例えば、以下のようなクラスを考えてみます。

public class IService
{
    void SendMessage(string message);
}
 
public class Service : IService
{
    public void SendMessage(string message)
    {
        // 具体的な処理
    }
}

このクラスを、普通にインスタンスを作って使うなら、図4のようになります。

クラスのインスタンスの通常の利用方法。
クラスのインスタンスの通常の利用方法。

これに対して、インターフェイスとクラスの間に別の処理をはさみたいことがあります。 わかりやすい例は、図5のような、通信をはさんでサーバー上で処理を行いたい場合です。

メソッド呼び出しに割り込んで、挙動を変える例。
メソッド呼び出しに割り込んで、挙動を変える例。

こういう、間に挟むもののことをプロキシ(proxy)と呼びます。 特に、この例のように、利用側からするとプロキシが挟まっていることを意識しないで使えるもののことを透過プロキシ(transparent proxy)と呼びます。

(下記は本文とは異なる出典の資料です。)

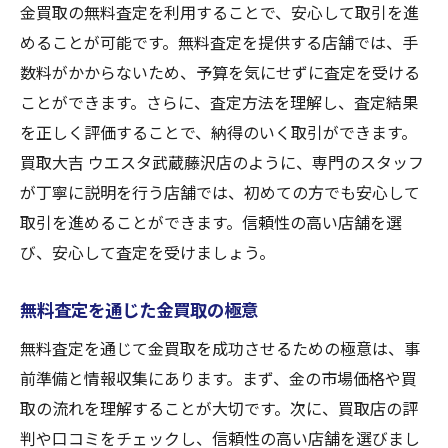
金買取の無料査定を利用することで、安心して取引を進
めることが可能です。無料査定を提供する店舗では、手
数料がかからないため、予算を気にせずに査定を受ける
ことができます。さらに、査定方法を理解し、査定結果
を正しく評価することで、納得のいく取引ができます。
買取大吉 ウエスタ武蔵藤沢店のように、専門のスタッフ
が丁寧に説明を行う店舗では、初めての方でも安心して
取引を進めることができます。信頼性の高い店舗を選
び、安心して査定を受けましょう。
無料査定を通じた金買取の極意
無料査定を通じて金買取を成功させるための極意は、事
前準備と情報収集にあります。まず、金の市場価格や買
取の流れを理解することが大切です。次に、買取店の評
判や口コミをチェックし、信頼性の高い店舗を選びまし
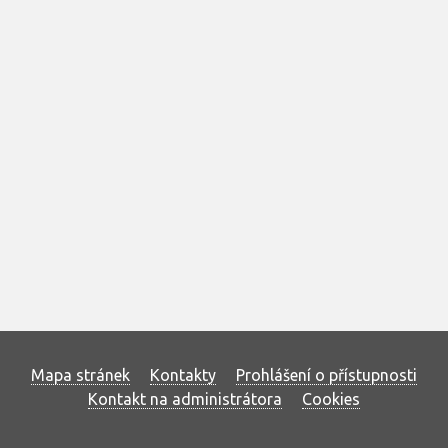
Mapa stránek
Kontakty
Prohlášení o přístupnosti
Kontakt na administrátora
Cookies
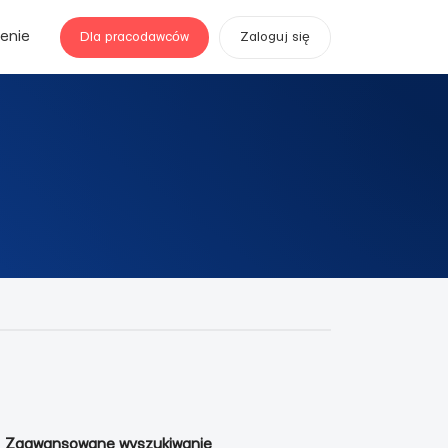
enie
Dla pracodawców
Zaloguj się
w
Zaawansowane wyszukiwanie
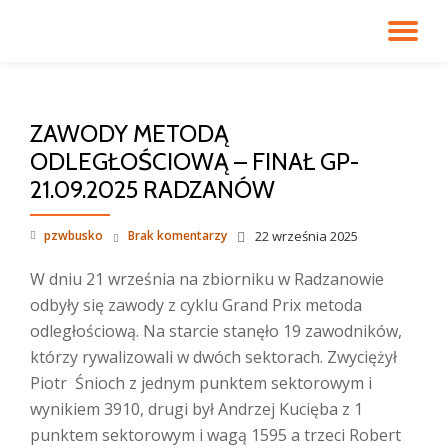
PR
Przejdź
do
NA
treści
ZAWODY METODĄ
ODLEGŁOŚCIOWĄ – FINAŁ GP-
21.09.2025 RADZANÓW
pzwbusko
Brak komentarzy
22 września 2025
W dniu 21 września na zbiorniku w Radzanowie
odbyły się zawody z cyklu Grand Prix metoda
odległościową. Na starcie stanęło 19 zawodników,
którzy rywalizowali w dwóch sektorach. Zwyciężył
Piotr Śnioch z jednym punktem sektorowym i
wynikiem 3910, drugi był Andrzej Kucięba z 1
punktem sektorowym i wagą 1595 a trzeci Robert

プロキシ用途の場合、ビルド時コード生成という手段もあるんですが、動的に(実行時に)型生成することも多いです。

用途2: モック

あるメソッドをテストしたいときに、そのメソッドが別のメソッドに依存している場合、どうすればいいでしょう。

依存先のメソッドが完成するまで待つと、どんどん開発が遅れます。 また、最初は正しく動いていたけど、あとから依存先の方にバグが混入したら、こちらのメソッドまでテストが通らなくなったり。

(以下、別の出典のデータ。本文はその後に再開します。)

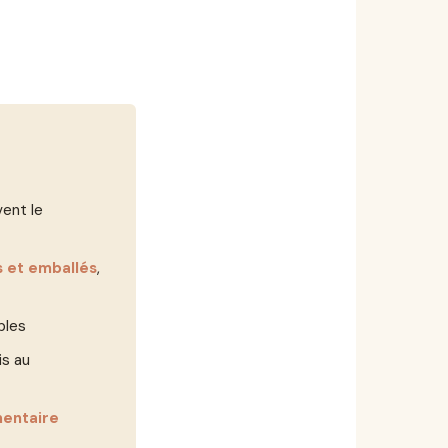
vent le
is et emballés
,
bles
is au
mentaire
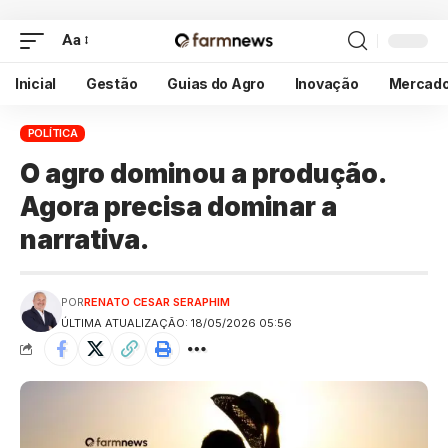
Aa
Inicial
Gestão
Guias do Agro
Inovação
Mercad
POLÍTICA
O agro dominou a produção.
Agora precisa dominar a
narrativa.
POR
RENATO CESAR SERAPHIM
ÚLTIMA ATUALIZAÇÃO: 18/05/2026 05:56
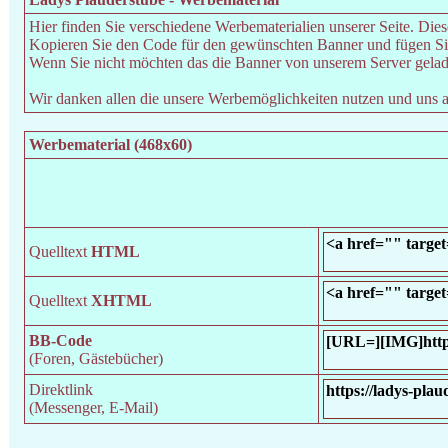
Hier finden Sie verschiedene Werbematerialien unserer Seite. Dies
Kopieren Sie den Code für den gewünschten Banner und fügen Sie
Wenn Sie nicht möchten das die Banner von unserem Server gelade
Wir danken allen die unsere Werbemöglichkeiten nutzen und uns au
Werbematerial (468x60)
Quelltext
HTML
Quelltext
XHTML
BB-Code
(Foren, Gästebücher)
Direktlink
(Messenger, E-Mail)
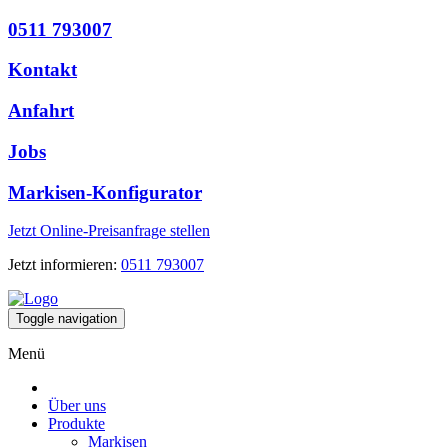
0511 793007
Kontakt
Anfahrt
Jobs
Markisen-Konfigurator
Jetzt Online-Preisanfrage stellen
Jetzt informieren:
0511 793007
Toggle navigation
Menü
Über uns
Produkte
Markisen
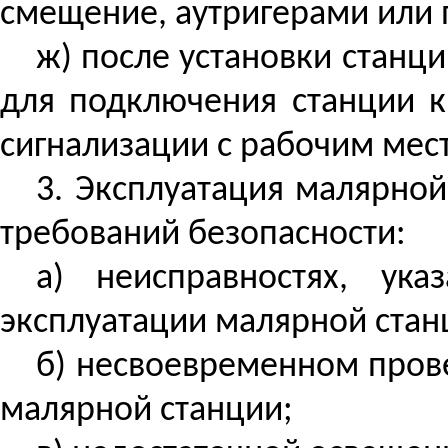
смещение, аутригерами или
ж) после установки станц
для подключения станции к
сигнализации с рабочим мест
3. Эксплуатация малярно
требований безопасности:
а)
неисправностях
, ука
эксплуатации малярной стан
б) несвоевременном
пров
малярной станции;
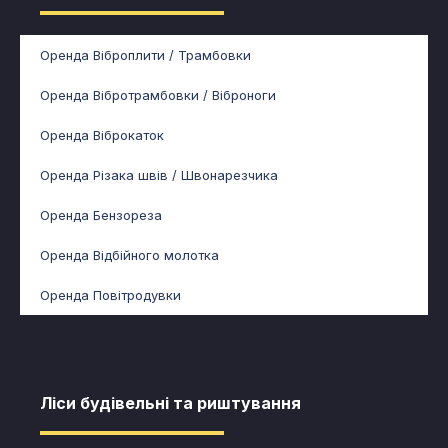
Оренда Віброплити / Трамбовки
Оренда Вібротрамбовки / Віброноги
Оренда Віброкаток
Оренда Різака швів / Швонарезчика
Оренда Бензореза
Оренда Відбійного молотка
Оренда Повітродувки
Ліси будівельні та риштування​​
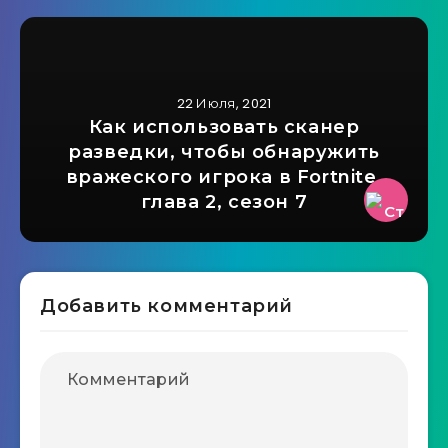
22 Июля, 2021
Как использовать сканер
разведки, чтобы обнаружить
вражеского игрока в Fortnite,
глава 2, сезон 7
Добавить комментарий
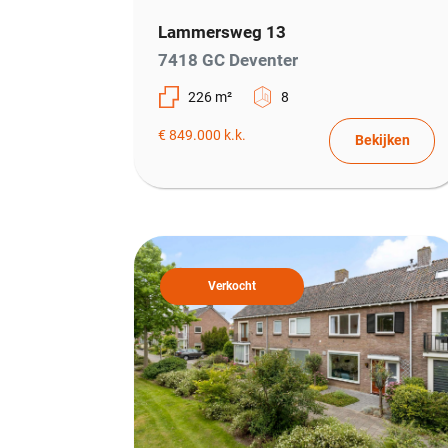
Lammersweg 13
7418 GC Deventer
226 m²
8
€ 849.000 k.k.
Bekijken
Verkocht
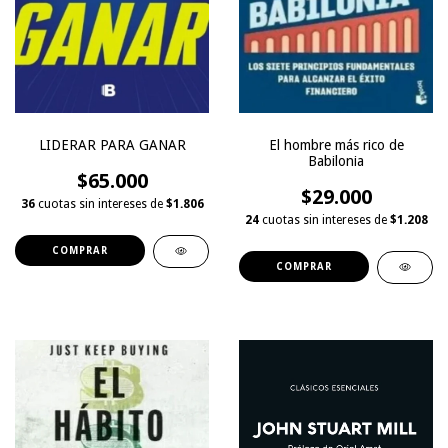
LIDERAR PARA GANAR
El hombre más rico de
Babilonia
$65.000
$29.000
36
cuotas sin intereses de
$1.806
24
cuotas sin intereses de
$1.208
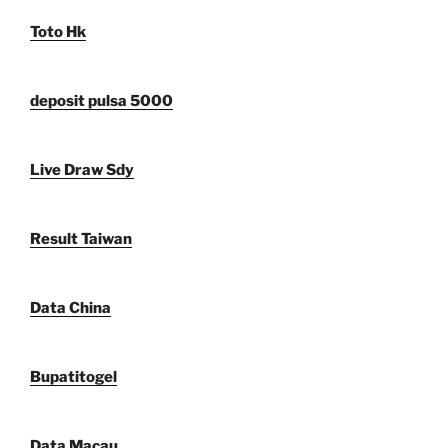
Toto Hk
deposit pulsa 5000
Live Draw Sdy
Result Taiwan
Data China
Bupatitogel
Data Macau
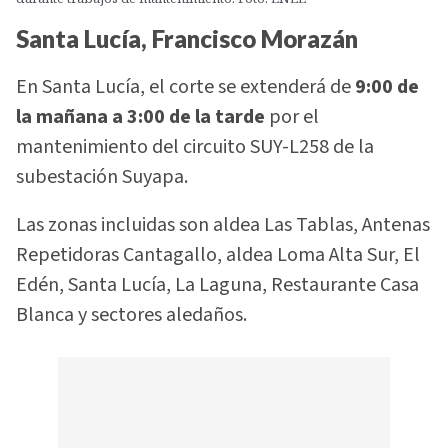
Santa Lucía, Francisco Morazán
En Santa Lucía, el corte se extenderá de
9:00 de
la mañana a 3:00 de la tarde
por el
mantenimiento del circuito SUY-L258 de la
subestación Suyapa.
Las zonas incluidas son aldea Las Tablas, Antenas
Repetidoras Cantagallo, aldea Loma Alta Sur, El
Edén, Santa Lucía, La Laguna, Restaurante Casa
Blanca y sectores aledaños.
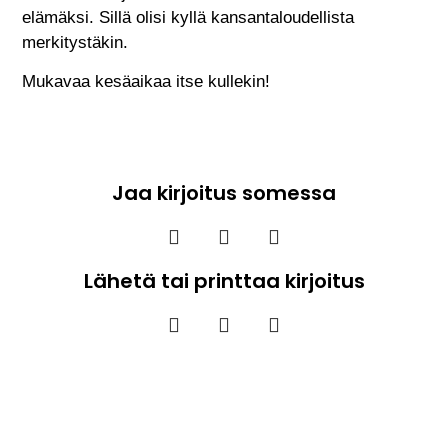
elämäksi. Sillä olisi kyllä kansantaloudellista
merkitystäkin.
Mukavaa kesäaikaa itse kullekin!
Jaa kirjoitus somessa
Lähetä tai printtaa kirjoitus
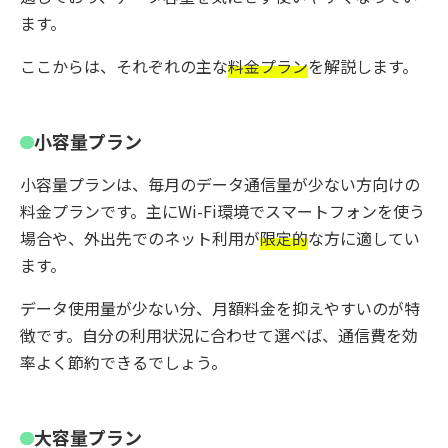
ます。
ここからは、それぞれの主な
料金プラン
を解説します。
小容量プラン
小容量プランは、毎月のデータ通信量が少ない方向けの
料金プランです。主にWi-Fi環境でスマートフォンを使う
場合や、外出先でのネット利用が
限定的
な方に適してい
ます。
データ使用量が少ない分、月額料金を抑えやすいのが特
徴です。自分の利用状況に合わせて選べば、通信費を効
率よく節約できるでしょう。
大容量プラン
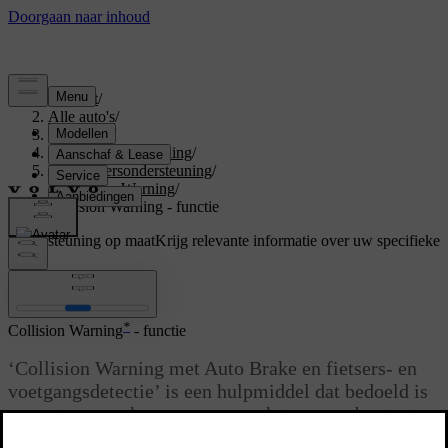
Support
/
Alle auto's
/
V70 2015
/
Gebruikershandleiding
/
Bestuurdersondersteuning
/
Collision Warning
/
Collision Warning - functie
Ondersteuning op maat
Krijg relevante informatie over uw specifieke
auto.
Inloggen
*
Collision Warning
- functie
‘Collision Warning met Auto Brake en fietsers- en
voetgangsdetectie’ is een hulpmiddel dat bedoeld is
om u te waarschuwen, wanneer het gevaar bestaat
dat u op een voetganger of achter op een (stilstaande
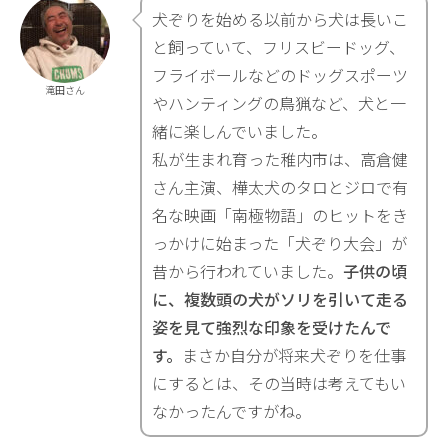
犬ぞりを始める以前から犬は長いこ
と飼っていて、フリスビードッグ、
フライボールなどのドッグスポーツ
滝田さん
やハンティングの鳥猟など、犬と一
緒に楽しんでいました。
私が生まれ育った稚内市は、高倉健
さん主演、樺太犬のタロとジロで有
名な映画「南極物語」のヒットをき
っかけに始まった「犬ぞり大会」が
昔から行われていました。
子供の頃
に、複数頭の犬がソリを引いて走る
姿を見て強烈な印象を受けたんで
す。
まさか自分が将来犬ぞりを仕事
にするとは、その当時は考えてもい
なかったんですがね。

ということで、依存先のメソッドをモック(mock: 模造品)で差し替えたいことがあります。 こういう場合、型を継承した別クラスを動的に作って、所望のメソッドだけ置き換えるというような方法を取ります。

モック生成のためだけにTypeBuilderなどを使うのは結構大変なので、補助してくれるライブラリを使うのが一般的です。 モック生成用のライブラリは、結構いろんなものがオープン ソースで提供されています。

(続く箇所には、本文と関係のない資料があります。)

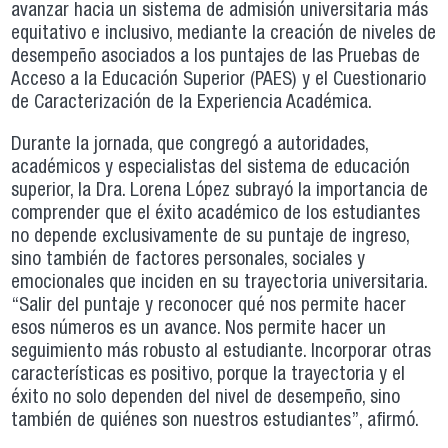
avanzar hacia un sistema de admisión universitaria más
equitativo e inclusivo, mediante la creación de niveles de
desempeño asociados a los puntajes de las Pruebas de
Acceso a la Educación Superior (PAES) y el Cuestionario
de Caracterización de la Experiencia Académica.
Durante la jornada, que congregó a autoridades,
académicos y especialistas del sistema de educación
superior, la Dra. Lorena López subrayó la importancia de
comprender que el éxito académico de los estudiantes
no depende exclusivamente de su puntaje de ingreso,
sino también de factores personales, sociales y
emocionales que inciden en su trayectoria universitaria.
“Salir del puntaje y reconocer qué nos permite hacer
esos números es un avance. Nos permite hacer un
seguimiento más robusto al estudiante. Incorporar otras
características es positivo, porque la trayectoria y el
éxito no solo dependen del nivel de desempeño, sino
también de quiénes son nuestros estudiantes”, afirmó.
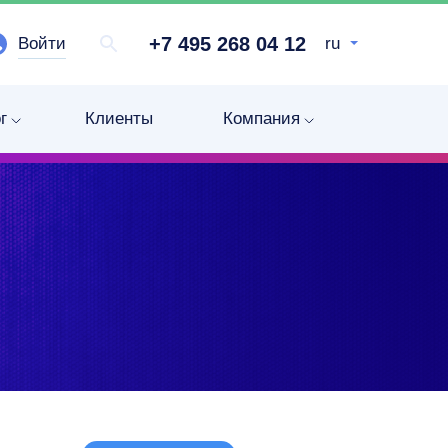
+7 495 268 04 12
Войти
ru
г
Клиенты
Компания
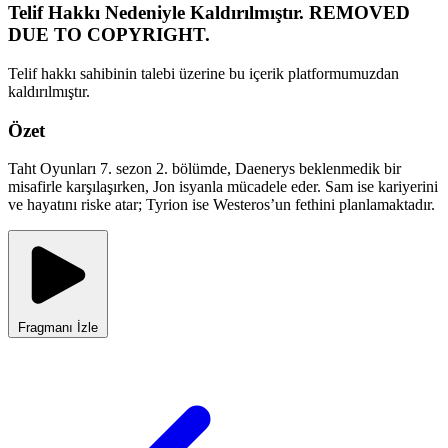
Telif Hakkı Nedeniyle Kaldırılmıştır. REMOVED
DUE TO COPYRIGHT.
Telif hakkı sahibinin talebi üzerine bu içerik platformumuzdan
kaldırılmıştır.
Özet
Taht Oyunları 7. sezon 2. bölümde, Daenerys beklenmedik bir
misafirle karşılaşırken, Jon isyanla mücadele eder. Sam ise kariyerini
ve hayatını riske atar; Tyrion ise Westeros’un fethini planlamaktadır.
Fragmanı İzle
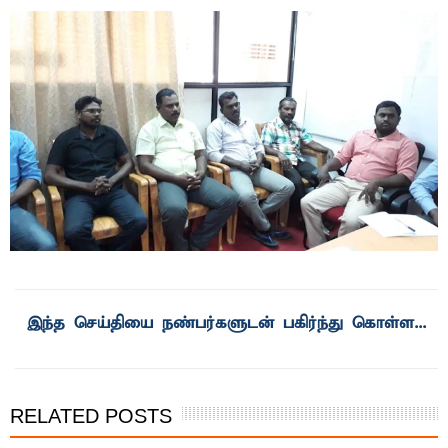
RELATED POSTS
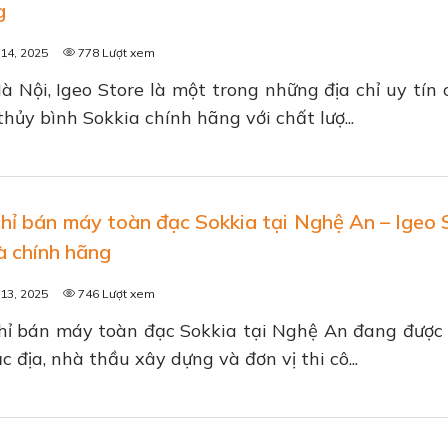
g
14, 2025
778 Lượt xem
à Nội, Igeo Store là một trong những địa chỉ uy tín
hủy bình Sokkia chính hãng với chất lượ...
chỉ bán máy toàn đạc Sokkia tại Nghệ An – Igeo 
và chính hãng
13, 2025
746 Lượt xem
hỉ bán máy toàn đạc Sokkia tại Nghệ An đang được
ắc địa, nhà thầu xây dựng và đơn vị thi cô...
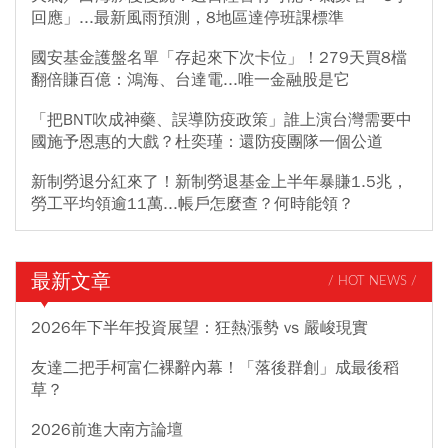
回應」...最新風雨預測，8地區達停班課標準
國安基金護盤名單「存起來下次卡位」！279天買8檔
翻倍賺百億：鴻海、台達電...唯一金融股是它
「把BNT吹成神藥、誤導防疫政策」誰上演台灣需要中
國施予恩惠的大戲？杜奕瑾：還防疫團隊一個公道
新制勞退分紅來了！新制勞退基金上半年暴賺1.5兆，
勞工平均領逾11萬...帳戶怎麼查？何時能領？
最新文章
/ HOT NEWS /
2026年下半年投資展望：狂熱漲勢 vs 嚴峻現實
友達二把手柯富仁裸辭內幕！「落後群創」成最後稻
草？
2026前進大南方論壇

有名なものだと、Moq などがあります。 以下のような使い方ができるモック用ライブラリです。

var mock = new Moq.Mock<IComparer<int>>();
mock.Setup(m => m.Compare(0, 1)).Returns(-1);
mock.Setup(m => m.Compare(1, 0)).Returns(1);
mock.Setup(m => m.Compare(0, 0)).Returns(0);

var c = mock.Object;
Console.WriteLine(c.Compare(1, 0));

型情報の動的生成

メソッドなどの挙動までは必要なく、「この型はこういうプロパティを持っている」というような、メタデータだけ動的に作って提供したいことがあります。 以下のようなクラスを使います。

  • ICustomTypeDescriptor インターフェイス(System.ComponentModel 名前空間)

    • .NET 4/Silverlight 4以前で使います

    • Type型とは別系統で、TypeDescriptorなどのクラスを返す仕組みでした。Type型を返すことでも同じことができるので、後述のICustomTypeProviderで置き換わる予定です

  • ICustomTypeProvider インターフェイス(System.Reflection 名前空間)

    • .NET 4.5/Silverlight 5以降で使います

    • Type型で型情報を返します

用途: データ バインディング

WPFやSilverlightでは、UIの方(いわゆるビュー。XAMLで書くやつ)には、「ここにXの値を表示したい」というような印だけ入れておいて、実際のデータは外部から渡します。

この際、渡したデータの型情報に基づいて、文字列から数値への変換や、変換に失敗した際のエラー処理などを自動的にやってくれています(図6)。 こういう仕組みをデータ バインディング(data binding)と呼びます。

データ バインディングの例。
データ バインディングの例。

そこで問題になるのは、渡すデータがゆるい型の場合です。 データ バインディングは内部的にいろいろ動的な処理をしているわけですが、渡す側も動的だと、型情報が取れなくて困ります(図7)。

データ バインディングと動的な型。
データ バインディングと動的な型。

そこで、ゆるい型に対して、別途、ちゃんとした型情報を偽装して与えるために使うのが、ICustomTypeProviderなどのインターフェイスです。 このインターフェイスを実装している場合、実際の型情報(GetTypeした結果)よりも優先して、別途用意した型情報に基づいたデータ バインディングを行ってくれます。